• [EXTRACTED ENTRIES]
++++++++++++++++++++
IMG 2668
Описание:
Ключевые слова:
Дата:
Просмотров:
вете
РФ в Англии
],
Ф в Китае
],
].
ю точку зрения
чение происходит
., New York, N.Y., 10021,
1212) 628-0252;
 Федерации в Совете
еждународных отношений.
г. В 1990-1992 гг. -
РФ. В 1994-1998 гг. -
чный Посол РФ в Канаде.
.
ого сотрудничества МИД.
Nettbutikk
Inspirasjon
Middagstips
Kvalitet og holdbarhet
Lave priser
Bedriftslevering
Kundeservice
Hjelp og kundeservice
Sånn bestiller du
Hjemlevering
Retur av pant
++++++++++++++++++++
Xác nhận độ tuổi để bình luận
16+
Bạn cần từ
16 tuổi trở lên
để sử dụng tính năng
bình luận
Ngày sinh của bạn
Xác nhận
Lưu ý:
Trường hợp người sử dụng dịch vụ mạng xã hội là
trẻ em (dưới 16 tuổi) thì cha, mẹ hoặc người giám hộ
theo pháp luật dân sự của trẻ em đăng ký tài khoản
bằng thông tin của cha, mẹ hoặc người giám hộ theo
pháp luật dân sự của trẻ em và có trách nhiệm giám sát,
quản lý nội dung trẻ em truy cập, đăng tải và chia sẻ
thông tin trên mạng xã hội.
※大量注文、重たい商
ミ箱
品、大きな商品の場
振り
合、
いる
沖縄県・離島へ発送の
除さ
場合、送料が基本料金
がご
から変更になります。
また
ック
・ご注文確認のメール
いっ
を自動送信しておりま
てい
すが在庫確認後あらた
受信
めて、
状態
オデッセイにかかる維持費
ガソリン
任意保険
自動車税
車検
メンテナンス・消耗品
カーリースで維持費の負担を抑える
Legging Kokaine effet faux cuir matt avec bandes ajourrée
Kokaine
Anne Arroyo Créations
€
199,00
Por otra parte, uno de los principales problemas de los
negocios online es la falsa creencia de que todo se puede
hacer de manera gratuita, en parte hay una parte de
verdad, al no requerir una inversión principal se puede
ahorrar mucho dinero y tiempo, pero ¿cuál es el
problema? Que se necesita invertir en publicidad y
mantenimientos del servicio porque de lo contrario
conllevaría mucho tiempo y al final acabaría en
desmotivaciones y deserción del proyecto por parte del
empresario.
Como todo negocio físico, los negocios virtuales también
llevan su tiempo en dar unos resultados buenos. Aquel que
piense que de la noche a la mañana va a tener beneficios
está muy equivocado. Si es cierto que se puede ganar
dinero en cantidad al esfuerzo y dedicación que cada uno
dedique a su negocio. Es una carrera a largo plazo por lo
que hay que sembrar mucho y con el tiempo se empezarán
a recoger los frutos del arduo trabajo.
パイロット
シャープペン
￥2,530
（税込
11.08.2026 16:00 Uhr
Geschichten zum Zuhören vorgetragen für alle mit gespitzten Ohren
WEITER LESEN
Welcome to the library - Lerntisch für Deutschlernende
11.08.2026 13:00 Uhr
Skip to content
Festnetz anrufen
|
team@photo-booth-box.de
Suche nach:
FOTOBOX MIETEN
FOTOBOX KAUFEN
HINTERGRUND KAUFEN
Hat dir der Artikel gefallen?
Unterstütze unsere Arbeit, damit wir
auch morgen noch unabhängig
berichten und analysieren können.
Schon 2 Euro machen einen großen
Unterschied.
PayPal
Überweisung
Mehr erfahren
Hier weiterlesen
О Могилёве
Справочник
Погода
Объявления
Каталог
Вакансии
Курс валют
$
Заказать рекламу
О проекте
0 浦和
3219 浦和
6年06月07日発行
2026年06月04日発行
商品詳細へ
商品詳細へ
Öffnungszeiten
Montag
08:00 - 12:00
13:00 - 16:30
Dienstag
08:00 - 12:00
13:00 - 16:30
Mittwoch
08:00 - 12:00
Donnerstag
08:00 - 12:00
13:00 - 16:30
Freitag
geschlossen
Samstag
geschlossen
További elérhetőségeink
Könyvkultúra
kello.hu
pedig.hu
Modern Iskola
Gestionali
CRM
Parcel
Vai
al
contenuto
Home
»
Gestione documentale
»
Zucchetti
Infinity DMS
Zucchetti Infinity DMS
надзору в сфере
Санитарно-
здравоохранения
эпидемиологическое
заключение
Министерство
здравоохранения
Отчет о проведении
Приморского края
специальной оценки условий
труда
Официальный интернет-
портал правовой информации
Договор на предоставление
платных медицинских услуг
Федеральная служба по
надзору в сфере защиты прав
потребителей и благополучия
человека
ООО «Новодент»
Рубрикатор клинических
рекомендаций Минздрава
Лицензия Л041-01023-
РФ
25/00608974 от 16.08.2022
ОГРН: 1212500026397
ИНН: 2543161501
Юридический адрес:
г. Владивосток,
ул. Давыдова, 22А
++++++++++++++++++++
• [YOUR ASSIGNMENT] Go over the records above line by line and count those holding the word "hoặc". Reply only with the number.

• [OUTPUT OF THE TASK] 2